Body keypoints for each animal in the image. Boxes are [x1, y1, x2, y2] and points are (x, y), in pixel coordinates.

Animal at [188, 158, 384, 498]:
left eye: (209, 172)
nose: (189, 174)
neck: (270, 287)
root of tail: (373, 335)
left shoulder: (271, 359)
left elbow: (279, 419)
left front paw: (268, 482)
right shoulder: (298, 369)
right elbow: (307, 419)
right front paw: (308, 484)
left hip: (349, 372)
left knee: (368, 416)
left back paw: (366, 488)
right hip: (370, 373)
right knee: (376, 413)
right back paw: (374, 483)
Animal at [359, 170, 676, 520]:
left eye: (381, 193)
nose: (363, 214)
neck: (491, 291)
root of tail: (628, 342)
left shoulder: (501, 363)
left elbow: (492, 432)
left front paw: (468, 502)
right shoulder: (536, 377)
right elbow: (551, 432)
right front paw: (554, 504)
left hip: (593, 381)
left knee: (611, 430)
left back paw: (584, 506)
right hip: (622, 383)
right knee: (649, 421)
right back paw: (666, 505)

### Problem statement:
Every line between the one holding "right back paw: (374, 483)" and the end of the listing above, inclusive, must be transcribed exactly; omit all others.

### Result below:
right back paw: (374, 483)
Animal at [359, 170, 676, 520]:
left eye: (381, 193)
nose: (363, 214)
neck: (491, 291)
root of tail: (628, 342)
left shoulder: (501, 363)
left elbow: (492, 432)
left front paw: (468, 502)
right shoulder: (536, 377)
right elbow: (551, 432)
right front paw: (554, 504)
left hip: (593, 381)
left knee: (611, 430)
left back paw: (584, 506)
right hip: (622, 383)
right knee: (649, 421)
right back paw: (666, 505)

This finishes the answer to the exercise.